Letters From A Tory said...

"Naturists would love, I'm sure, to wander down Oxford Street"

*shudder*

Dick Puddlecote said...

Nicely hit.

I read that yesterday and cringed. She seems to be saying that government are overbearing and that we don't stand up to them enough. But it's OK as they tell us it's all for our own good.

Yer average British citizen, then.

Sat In A Pub said...

Ok, I give in. Are you just taking the piss out of Yazza or trying to make a point?

Anonymous said...

"Could it be that authoritarianism is not resisted because the British are naturally obedient,..."

No,authoritarianism isn't resisted becuase the British naturally just don't like to cause a fuss.

blueknight said...

The French parliamentary commission has recommended adopting a ban on wearing the full veil in "public places" including hospitals, schools and on mass transit. Under the proposal, women appearing in government offices wearing a burqa could be denied visa and immigration services.

"The measure would force individuals not only to show their faces at the entrance to a public service area but also to maintain their faces uncovered for as long as they remain there," the report continued.

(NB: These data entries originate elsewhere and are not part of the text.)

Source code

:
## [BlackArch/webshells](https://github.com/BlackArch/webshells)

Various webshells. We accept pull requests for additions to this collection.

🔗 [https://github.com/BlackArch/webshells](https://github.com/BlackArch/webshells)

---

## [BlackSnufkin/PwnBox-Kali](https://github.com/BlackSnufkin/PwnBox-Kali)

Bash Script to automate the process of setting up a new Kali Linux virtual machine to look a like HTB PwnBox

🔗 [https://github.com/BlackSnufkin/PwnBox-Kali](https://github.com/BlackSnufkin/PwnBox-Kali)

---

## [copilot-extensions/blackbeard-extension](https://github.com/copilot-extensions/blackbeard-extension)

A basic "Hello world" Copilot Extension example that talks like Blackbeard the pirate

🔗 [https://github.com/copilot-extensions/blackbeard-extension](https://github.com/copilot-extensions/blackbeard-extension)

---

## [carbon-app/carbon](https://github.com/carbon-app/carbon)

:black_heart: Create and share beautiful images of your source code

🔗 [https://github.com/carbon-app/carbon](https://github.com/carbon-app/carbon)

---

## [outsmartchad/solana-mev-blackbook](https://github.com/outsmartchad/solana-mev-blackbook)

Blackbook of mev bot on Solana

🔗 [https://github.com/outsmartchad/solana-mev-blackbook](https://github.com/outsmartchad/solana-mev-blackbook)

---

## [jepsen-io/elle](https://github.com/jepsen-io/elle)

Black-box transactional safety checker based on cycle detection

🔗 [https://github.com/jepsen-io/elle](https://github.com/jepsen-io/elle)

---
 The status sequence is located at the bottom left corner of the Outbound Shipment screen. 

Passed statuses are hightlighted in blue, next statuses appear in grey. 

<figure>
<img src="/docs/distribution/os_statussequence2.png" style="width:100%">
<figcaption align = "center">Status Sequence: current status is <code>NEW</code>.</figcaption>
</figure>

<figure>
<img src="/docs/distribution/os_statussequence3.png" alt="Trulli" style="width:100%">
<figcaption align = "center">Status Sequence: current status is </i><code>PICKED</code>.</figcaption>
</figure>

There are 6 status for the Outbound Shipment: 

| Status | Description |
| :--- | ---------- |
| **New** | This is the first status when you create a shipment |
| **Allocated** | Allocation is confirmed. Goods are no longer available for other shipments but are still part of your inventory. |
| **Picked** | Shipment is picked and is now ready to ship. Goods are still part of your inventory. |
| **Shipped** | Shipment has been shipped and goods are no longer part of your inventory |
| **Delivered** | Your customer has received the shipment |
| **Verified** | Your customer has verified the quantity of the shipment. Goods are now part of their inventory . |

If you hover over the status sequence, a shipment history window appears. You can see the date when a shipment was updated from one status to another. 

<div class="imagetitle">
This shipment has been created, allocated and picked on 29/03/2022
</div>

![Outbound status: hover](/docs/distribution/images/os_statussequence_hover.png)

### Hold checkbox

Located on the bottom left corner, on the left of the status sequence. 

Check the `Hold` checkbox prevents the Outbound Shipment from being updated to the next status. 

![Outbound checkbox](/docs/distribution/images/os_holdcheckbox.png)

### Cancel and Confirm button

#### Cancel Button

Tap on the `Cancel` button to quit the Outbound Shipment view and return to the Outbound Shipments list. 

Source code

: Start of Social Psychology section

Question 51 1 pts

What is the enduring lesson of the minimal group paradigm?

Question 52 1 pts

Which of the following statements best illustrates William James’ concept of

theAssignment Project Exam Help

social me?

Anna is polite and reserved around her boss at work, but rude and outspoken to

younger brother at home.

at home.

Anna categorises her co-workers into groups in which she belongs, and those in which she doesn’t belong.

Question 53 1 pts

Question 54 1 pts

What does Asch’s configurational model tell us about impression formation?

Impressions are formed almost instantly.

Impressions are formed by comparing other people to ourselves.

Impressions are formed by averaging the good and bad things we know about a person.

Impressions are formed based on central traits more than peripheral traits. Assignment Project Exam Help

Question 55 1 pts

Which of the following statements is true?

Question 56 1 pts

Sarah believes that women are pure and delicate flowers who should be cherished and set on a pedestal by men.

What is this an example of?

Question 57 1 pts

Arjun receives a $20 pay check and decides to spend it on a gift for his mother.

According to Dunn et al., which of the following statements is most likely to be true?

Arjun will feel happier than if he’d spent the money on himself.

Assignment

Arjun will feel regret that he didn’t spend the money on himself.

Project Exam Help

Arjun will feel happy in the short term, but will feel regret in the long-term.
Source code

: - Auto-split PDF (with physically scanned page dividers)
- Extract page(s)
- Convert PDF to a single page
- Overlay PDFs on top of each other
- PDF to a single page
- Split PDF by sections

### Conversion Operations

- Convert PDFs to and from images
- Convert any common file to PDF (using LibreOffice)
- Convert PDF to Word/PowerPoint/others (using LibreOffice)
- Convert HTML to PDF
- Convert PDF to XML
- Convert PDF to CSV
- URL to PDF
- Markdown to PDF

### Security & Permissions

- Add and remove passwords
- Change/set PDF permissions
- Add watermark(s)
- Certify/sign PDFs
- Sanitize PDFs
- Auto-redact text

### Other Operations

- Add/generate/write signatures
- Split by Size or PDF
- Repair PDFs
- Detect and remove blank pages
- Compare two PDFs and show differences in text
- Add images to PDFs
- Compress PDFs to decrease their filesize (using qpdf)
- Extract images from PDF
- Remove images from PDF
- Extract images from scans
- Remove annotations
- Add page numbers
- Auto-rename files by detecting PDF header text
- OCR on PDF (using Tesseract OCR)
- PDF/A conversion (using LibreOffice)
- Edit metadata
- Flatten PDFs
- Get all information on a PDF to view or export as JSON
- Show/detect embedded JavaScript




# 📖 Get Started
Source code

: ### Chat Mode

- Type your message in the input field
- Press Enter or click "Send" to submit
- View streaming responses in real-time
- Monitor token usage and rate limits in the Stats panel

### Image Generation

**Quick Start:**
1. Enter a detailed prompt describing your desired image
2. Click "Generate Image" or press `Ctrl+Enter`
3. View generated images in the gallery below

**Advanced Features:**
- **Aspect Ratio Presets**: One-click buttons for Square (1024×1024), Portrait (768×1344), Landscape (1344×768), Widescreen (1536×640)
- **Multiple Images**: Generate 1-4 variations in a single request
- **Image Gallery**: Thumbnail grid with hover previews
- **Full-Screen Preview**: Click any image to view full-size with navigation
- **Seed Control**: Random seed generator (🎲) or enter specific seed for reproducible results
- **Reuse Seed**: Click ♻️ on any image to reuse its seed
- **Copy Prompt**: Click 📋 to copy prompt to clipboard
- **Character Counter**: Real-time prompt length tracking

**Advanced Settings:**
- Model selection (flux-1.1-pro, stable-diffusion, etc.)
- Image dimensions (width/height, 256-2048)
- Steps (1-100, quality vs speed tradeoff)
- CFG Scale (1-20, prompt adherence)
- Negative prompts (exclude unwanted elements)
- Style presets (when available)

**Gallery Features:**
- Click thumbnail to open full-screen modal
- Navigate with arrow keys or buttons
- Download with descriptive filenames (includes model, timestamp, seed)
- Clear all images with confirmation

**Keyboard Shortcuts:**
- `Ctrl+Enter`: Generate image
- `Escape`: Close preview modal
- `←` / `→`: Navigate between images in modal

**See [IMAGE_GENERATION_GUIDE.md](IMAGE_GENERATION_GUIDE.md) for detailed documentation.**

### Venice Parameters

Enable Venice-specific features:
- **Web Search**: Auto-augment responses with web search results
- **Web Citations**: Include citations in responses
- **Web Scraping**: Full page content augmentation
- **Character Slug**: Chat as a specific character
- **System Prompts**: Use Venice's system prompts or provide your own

The commission rapporteur, Eric Raoult, told journalists: "We want to fight Islamic fundamentalism. And the burqa is a manifestation of that fundamentalism."

couldn't happen here?

English Viking said...

It would be lovely if this dreadful woman were to take to putting a bag on her head.

JuliaM said...

"She seems to be saying that government are overbearing and that we don't stand up to them enough. But it's OK as they tell us it's all for our own good."

Sadly, there's a lot of people who'd think that WAS the business of government.

"Are you just taking the piss out of Yazza or trying to make a point?"

I'm doing both.

"couldn't happen here?"

I've no objection to allowing private enterprises to make their own rules, also public offices like councils, government offices, etc; but banning it in public is problematic. I wouldn't support that.